The man had recently worked on repairing several homes damaged by Harvey flooding.
“It’s most likely this person’s infection occurred when bacteria from Harvey debris or floodwater entered his body through a wound or cut,” said Dr. Philip Keiser, Galveston County Local Health Authority. “This is a very rare infection but that doesn’t make it any less heartbreaking for this person’s family and friends.”
The infection was not related to Vibrio vulnificus, a bacteria naturally found in beach water.
According to the Centers for Disease Control and Prevention (CDC), people with strong immune systems who practice good hygiene and proper wound care have a low chance of getting necrotizing fasciitis. Most people who get the infection have other health problems that may lower their body’s ability to fight infection. Some of these conditions include diabetes, kidney disease, cancer and other chronic health conditions that weaken the immune system.
Proper wound care is vital to preventing infections.

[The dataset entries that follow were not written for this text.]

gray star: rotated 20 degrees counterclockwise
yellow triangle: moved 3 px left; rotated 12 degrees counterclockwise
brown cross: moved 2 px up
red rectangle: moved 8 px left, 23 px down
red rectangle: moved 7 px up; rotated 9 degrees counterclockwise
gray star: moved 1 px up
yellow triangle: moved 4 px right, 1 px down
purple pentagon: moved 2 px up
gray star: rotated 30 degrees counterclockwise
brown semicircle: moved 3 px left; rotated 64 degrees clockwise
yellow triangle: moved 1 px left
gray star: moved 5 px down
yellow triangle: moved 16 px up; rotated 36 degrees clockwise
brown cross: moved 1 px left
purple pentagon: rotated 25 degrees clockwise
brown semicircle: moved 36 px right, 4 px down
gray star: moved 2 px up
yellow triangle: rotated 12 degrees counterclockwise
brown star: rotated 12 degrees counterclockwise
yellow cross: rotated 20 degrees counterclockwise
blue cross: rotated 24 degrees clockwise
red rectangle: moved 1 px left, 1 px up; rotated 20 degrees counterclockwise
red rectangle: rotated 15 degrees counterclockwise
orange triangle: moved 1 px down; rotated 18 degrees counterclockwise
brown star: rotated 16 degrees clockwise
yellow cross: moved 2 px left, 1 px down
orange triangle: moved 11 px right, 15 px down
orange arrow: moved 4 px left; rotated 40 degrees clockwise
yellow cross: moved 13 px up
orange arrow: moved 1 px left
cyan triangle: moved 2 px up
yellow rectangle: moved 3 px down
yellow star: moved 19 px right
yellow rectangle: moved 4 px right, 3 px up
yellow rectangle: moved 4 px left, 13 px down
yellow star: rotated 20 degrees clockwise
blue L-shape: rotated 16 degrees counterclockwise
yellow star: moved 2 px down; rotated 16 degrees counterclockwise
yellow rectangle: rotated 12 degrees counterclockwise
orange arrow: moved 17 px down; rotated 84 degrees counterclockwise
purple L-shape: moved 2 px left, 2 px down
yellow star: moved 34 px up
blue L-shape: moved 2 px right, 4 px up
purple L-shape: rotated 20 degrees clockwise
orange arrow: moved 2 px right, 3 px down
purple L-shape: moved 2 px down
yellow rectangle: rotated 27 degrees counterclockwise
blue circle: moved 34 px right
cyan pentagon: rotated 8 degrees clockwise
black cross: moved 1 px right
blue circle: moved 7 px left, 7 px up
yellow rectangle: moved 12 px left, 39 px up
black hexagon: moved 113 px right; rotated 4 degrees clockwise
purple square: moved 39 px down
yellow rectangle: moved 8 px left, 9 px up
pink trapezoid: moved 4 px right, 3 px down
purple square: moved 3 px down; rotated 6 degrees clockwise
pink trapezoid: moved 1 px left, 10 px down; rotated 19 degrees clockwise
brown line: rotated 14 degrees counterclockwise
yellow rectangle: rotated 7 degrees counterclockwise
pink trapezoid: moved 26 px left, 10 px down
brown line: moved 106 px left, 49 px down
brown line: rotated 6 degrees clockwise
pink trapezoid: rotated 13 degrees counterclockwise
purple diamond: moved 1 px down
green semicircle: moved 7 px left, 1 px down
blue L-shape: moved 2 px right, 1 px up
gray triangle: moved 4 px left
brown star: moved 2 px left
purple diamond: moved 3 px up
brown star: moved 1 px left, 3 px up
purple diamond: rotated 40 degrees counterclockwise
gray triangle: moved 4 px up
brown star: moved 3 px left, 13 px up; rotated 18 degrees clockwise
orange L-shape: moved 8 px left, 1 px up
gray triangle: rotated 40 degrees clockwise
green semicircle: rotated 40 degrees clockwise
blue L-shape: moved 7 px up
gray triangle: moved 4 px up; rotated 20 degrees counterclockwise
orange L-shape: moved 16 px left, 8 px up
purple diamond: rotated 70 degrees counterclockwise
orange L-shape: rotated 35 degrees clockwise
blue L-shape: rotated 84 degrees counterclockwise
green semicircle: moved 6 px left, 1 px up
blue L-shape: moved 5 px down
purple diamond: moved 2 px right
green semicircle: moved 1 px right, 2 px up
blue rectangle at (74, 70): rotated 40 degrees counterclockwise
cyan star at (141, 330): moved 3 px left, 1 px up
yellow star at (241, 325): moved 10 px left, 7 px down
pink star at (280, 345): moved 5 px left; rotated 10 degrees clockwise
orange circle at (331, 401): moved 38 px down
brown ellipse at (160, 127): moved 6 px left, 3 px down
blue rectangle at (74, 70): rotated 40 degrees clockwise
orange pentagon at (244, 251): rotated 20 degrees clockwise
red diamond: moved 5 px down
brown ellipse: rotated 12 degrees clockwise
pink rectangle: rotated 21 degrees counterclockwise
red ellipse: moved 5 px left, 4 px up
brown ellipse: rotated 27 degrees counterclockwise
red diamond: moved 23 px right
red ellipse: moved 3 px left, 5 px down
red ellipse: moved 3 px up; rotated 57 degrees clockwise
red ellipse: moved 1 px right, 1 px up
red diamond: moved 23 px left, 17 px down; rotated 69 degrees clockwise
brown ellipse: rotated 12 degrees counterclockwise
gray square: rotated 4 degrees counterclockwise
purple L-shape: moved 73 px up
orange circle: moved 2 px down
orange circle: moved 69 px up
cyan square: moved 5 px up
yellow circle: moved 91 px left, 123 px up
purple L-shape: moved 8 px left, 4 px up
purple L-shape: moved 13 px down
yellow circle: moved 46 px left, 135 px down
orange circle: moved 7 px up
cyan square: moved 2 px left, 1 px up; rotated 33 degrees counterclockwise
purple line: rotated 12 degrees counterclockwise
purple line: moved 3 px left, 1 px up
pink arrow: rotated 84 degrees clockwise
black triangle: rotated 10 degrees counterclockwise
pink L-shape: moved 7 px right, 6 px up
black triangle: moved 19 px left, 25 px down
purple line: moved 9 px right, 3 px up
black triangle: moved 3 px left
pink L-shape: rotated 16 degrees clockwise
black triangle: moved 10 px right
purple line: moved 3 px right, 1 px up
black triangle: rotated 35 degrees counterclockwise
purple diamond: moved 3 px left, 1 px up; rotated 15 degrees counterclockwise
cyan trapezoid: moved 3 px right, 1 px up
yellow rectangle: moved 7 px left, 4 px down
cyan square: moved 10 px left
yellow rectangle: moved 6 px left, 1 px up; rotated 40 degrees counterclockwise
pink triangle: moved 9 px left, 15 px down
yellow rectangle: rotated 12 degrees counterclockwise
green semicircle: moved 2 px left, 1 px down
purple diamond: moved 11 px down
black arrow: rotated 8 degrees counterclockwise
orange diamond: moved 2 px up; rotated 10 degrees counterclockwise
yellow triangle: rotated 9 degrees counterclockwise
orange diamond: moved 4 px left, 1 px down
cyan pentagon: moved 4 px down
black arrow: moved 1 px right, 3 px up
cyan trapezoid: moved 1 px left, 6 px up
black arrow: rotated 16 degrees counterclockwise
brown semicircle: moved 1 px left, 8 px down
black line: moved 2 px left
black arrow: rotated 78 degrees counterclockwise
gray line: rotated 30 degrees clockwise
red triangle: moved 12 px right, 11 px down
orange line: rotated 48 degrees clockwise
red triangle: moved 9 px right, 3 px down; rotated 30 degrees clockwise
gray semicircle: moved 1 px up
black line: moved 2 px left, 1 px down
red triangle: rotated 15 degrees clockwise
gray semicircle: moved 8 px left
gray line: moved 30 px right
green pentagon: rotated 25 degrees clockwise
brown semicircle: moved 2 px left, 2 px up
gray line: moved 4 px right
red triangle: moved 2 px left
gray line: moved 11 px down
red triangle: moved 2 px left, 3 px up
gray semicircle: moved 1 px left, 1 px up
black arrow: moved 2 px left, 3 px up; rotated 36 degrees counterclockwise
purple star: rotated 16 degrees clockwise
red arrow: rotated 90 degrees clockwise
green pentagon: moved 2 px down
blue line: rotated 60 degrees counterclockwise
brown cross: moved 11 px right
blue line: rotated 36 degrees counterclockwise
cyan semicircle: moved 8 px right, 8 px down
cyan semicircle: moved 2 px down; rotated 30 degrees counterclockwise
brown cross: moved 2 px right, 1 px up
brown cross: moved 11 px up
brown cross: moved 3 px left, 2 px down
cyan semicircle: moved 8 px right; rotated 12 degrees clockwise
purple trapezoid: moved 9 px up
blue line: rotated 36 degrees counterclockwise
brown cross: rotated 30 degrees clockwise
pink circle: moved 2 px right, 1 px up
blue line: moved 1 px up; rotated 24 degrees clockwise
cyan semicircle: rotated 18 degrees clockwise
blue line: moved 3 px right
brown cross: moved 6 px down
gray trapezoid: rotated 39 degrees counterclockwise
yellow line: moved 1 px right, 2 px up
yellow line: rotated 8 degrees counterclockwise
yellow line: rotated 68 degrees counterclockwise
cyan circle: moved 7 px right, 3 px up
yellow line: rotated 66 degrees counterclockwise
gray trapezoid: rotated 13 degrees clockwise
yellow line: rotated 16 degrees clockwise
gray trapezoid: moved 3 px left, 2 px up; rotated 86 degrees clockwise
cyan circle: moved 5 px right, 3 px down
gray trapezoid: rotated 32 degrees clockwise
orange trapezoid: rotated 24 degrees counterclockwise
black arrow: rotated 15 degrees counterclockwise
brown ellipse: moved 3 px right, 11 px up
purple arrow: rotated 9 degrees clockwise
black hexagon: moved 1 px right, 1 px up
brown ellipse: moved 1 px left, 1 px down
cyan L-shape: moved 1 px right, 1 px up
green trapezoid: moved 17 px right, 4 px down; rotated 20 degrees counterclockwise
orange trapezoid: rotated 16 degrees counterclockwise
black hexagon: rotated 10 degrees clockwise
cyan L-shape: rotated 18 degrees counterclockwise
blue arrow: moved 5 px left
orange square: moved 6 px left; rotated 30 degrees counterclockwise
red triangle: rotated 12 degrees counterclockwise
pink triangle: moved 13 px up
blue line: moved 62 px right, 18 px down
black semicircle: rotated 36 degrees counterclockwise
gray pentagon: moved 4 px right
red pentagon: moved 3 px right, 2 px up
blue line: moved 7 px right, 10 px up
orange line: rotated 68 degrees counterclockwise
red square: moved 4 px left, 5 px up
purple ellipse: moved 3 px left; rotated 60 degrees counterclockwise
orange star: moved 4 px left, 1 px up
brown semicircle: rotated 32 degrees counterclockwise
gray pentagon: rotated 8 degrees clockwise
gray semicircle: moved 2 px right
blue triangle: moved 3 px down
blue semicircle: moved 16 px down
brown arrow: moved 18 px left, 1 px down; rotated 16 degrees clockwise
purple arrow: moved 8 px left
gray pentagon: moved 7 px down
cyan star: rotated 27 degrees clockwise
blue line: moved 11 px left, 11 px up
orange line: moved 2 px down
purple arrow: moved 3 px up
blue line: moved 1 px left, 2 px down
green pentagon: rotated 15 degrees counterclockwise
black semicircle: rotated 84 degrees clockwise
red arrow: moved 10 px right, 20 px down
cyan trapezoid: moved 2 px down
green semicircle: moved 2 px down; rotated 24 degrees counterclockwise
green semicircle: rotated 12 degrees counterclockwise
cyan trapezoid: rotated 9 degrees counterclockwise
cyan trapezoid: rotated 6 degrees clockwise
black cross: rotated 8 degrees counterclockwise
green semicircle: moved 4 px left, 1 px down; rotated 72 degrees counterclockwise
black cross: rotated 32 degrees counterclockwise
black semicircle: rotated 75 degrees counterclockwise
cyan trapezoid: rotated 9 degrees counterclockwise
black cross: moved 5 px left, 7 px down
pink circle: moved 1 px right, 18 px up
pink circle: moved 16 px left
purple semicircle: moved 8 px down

People with wounds or cuts should:
- Keep open wounds covered with clean, dry bandages until healed.
- Don’t delay first aid of even minor, non-infected wounds (like blisters, scrapes or any break in the skin).
- Avoid contact with natural bodies of water (lakes, rivers, oceans) if you have an open wound or skin infection.
- Wash hands often with soap and water or use an alcohol-based hand rub if washing is not possible.
- Seek medical attention for redness, swelling or fever.
This is the only known case of necrotizing fasciitis in Galveston County related to Hurricane Harvey.